→ **Questions to answer**
- a) Summarize the article on spring streaming launches in two sentences.
- b) In the article on spring streaming launches, on what date is Peacock set to launch?

→ **Selected extract**
Despite the broad and profound human and economic toll being exacted by the COVID-19 pandemic, the so-called streaming wars are going on as scheduled, at least for now.
“Our plans for the app launch have not changed. The Quibi app will launch on April 6,” a Quibi spokesperson said, responding to a Next TV email inquiry Wednesday morning.
Meanwhile, an individual familiar with WarnerMedia’s plans for HBO Max said “all systems are still go to launch in late May.” The source said the company is adjusting to how “we do that effectively,” and that the plan could potentially shift based on future events.
Comcast reps didn’t immediately respond to Next TV’s inquiry about their plans for Peacock, which is set to launch April 15.
Of the three big streaming services launching this spring, analysts have singled out Quibi as perhaps being most impacted in an environment where sheltering-in-place consumers aren’t out-and-about, their video habits no longer confined to short snippets on mobile phones.
“Quibi’s play is on mobile, when the sick will most likely be huddled in front of a TV,” said Kirby Grines, the founder of 43Twenty, a strategic advisor for direct-to-consumer video, to CNBC.

→ **Exercise data**
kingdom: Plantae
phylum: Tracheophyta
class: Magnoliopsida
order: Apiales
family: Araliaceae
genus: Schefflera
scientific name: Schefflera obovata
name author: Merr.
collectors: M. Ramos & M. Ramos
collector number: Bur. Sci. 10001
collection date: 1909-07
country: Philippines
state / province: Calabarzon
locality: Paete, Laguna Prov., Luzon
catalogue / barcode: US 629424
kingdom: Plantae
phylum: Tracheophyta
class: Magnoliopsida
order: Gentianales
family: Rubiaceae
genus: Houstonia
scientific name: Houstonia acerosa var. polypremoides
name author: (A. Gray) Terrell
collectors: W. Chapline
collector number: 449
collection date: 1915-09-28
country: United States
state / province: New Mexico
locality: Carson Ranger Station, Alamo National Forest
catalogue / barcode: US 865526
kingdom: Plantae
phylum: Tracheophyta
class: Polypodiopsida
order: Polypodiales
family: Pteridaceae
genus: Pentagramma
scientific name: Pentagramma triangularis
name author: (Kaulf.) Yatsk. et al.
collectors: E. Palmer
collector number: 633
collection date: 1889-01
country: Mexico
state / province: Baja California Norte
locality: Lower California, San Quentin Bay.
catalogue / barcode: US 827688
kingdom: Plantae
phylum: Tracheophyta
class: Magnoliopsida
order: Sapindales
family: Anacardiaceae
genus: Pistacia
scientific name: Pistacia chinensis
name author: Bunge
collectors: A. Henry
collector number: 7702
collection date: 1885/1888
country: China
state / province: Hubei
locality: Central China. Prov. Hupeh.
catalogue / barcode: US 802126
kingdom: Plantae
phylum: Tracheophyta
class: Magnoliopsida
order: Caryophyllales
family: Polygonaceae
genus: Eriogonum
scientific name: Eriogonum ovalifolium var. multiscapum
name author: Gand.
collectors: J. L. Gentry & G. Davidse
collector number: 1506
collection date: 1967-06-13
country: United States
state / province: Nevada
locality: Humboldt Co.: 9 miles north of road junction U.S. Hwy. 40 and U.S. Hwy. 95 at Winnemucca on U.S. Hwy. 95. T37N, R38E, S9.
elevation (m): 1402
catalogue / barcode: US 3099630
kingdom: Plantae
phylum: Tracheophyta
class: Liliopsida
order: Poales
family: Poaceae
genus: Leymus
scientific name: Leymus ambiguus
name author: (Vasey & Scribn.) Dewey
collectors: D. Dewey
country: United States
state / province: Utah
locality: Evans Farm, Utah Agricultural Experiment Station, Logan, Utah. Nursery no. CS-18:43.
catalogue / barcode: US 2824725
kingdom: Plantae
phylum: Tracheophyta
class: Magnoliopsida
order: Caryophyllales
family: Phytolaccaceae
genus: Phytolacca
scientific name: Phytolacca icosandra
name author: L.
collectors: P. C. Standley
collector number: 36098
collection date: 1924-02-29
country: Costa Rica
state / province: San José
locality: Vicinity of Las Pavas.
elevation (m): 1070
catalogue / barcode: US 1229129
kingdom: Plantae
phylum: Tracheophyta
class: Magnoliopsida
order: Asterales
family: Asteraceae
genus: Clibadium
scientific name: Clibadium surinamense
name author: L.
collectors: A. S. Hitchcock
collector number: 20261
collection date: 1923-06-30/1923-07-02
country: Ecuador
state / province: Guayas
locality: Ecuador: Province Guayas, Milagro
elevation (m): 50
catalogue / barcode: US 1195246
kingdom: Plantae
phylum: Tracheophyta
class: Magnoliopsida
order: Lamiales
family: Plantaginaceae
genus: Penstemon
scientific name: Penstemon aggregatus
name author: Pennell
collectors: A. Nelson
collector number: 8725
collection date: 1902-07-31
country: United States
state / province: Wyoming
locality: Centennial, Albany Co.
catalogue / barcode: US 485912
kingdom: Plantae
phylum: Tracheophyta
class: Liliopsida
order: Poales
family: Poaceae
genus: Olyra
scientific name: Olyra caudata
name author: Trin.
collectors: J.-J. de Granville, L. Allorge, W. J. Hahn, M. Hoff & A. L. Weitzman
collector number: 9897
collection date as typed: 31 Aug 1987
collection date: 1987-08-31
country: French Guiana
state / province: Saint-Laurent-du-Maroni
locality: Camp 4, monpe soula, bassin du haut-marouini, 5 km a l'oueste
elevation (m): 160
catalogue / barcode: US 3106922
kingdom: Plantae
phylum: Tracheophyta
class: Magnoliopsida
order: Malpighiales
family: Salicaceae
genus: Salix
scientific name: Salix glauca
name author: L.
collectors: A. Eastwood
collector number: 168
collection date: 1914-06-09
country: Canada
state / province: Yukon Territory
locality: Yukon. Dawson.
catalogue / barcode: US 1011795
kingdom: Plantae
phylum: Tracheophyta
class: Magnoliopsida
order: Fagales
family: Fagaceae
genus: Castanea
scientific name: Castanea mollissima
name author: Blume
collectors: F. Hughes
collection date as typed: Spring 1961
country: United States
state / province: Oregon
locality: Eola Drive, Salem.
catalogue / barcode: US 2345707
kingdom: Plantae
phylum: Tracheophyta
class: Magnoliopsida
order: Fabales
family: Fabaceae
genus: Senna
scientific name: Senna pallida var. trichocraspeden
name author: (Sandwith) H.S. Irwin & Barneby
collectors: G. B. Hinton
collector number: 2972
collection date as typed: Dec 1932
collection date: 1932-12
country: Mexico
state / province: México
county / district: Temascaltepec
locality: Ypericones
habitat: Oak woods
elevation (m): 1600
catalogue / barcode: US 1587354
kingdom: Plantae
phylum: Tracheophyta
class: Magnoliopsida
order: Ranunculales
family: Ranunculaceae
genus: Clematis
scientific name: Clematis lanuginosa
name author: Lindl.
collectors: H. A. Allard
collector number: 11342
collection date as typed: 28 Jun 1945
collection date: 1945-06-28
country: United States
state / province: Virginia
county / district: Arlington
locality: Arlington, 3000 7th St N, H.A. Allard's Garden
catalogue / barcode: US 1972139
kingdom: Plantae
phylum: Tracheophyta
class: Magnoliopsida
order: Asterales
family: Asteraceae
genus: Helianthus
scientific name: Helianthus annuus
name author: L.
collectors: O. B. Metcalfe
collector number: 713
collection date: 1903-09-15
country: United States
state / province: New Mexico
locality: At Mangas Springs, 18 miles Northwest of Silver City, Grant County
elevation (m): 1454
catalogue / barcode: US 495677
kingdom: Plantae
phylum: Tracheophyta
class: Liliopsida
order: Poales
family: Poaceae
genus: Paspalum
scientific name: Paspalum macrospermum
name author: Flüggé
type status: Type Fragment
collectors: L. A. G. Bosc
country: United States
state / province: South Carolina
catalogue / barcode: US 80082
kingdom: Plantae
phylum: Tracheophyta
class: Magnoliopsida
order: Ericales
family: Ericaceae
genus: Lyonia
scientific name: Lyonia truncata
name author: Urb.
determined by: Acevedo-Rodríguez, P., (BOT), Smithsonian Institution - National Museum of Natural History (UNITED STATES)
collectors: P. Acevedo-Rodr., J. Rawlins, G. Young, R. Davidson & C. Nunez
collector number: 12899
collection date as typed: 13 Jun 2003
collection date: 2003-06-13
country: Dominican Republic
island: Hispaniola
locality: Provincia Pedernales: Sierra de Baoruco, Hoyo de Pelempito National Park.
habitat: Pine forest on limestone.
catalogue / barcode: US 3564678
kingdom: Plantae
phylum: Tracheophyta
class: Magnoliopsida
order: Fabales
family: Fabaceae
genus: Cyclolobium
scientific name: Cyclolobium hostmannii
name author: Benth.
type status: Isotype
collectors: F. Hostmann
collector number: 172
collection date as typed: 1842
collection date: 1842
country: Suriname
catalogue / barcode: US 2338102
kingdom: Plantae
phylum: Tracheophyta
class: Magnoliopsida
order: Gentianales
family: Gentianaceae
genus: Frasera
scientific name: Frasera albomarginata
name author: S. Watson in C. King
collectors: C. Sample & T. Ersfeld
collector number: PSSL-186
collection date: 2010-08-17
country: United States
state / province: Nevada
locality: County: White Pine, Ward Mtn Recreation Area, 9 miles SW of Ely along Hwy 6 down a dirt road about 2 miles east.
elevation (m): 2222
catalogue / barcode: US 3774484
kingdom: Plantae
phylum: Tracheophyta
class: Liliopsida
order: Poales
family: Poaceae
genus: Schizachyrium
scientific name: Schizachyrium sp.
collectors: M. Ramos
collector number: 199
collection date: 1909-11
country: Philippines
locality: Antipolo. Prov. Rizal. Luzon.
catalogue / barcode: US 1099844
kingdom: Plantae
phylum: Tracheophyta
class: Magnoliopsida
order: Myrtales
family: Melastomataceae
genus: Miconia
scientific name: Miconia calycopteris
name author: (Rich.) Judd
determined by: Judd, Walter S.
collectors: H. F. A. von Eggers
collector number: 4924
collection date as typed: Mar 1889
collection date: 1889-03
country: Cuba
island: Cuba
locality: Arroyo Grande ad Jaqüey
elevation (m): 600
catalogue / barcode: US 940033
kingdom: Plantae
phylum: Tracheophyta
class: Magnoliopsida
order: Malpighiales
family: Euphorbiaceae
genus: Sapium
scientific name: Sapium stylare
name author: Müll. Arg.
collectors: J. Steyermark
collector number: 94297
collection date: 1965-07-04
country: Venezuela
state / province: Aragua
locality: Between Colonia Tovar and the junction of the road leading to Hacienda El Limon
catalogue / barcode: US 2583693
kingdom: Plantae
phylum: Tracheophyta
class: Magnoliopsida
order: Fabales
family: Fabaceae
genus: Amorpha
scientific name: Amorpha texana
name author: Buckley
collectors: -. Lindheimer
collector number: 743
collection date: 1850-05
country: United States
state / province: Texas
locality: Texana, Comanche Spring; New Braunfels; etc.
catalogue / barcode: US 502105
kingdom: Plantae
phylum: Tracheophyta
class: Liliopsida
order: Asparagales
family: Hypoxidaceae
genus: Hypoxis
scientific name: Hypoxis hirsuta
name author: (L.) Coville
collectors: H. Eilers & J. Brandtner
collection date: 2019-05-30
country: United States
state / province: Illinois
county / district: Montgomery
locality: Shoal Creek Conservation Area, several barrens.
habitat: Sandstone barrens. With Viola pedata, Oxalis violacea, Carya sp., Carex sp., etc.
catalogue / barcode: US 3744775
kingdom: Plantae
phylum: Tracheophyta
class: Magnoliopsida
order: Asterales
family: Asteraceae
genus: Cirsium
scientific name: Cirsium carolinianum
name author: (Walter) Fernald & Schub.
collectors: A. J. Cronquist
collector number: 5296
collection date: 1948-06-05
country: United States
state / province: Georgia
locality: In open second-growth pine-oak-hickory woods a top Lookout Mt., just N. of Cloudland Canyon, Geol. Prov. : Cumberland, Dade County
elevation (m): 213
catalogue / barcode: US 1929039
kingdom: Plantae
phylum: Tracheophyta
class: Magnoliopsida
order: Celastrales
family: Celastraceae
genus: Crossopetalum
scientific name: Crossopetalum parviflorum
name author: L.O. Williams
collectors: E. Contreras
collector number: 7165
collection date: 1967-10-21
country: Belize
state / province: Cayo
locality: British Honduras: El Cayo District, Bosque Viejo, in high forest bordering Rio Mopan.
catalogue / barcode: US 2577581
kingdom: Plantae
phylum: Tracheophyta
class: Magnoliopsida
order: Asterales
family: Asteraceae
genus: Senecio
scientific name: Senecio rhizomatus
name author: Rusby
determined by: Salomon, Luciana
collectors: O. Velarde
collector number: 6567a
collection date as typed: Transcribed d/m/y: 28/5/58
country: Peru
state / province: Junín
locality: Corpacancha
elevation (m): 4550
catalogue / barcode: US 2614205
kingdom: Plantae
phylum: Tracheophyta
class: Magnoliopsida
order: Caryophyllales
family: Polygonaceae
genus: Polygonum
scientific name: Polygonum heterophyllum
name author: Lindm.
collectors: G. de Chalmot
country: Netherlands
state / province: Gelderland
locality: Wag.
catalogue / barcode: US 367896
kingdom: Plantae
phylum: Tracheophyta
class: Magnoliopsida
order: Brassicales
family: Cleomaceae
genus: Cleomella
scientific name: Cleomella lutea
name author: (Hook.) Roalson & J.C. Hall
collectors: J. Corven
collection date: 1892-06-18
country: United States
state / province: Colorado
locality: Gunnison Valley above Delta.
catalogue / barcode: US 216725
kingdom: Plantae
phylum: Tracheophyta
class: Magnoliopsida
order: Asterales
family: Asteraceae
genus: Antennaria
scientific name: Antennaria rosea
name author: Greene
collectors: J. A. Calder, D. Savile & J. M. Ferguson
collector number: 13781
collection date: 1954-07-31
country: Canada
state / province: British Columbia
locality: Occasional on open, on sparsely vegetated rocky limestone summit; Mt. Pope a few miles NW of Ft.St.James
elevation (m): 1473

→ **Responses by item number**
- a) Despite the COVID-19 pandemic, a Quibi spokesperson said the Quibi app would still launch on April 6, and a source familiar with WarnerMedia's plans said HBO Max was still set for late May, though that plan could shift. Analysts singled out Quibi as perhaps the most affected of the spring launches, since consumers sheltering in place no longer confine their viewing to short snippets on mobile phones.

- b) April 15.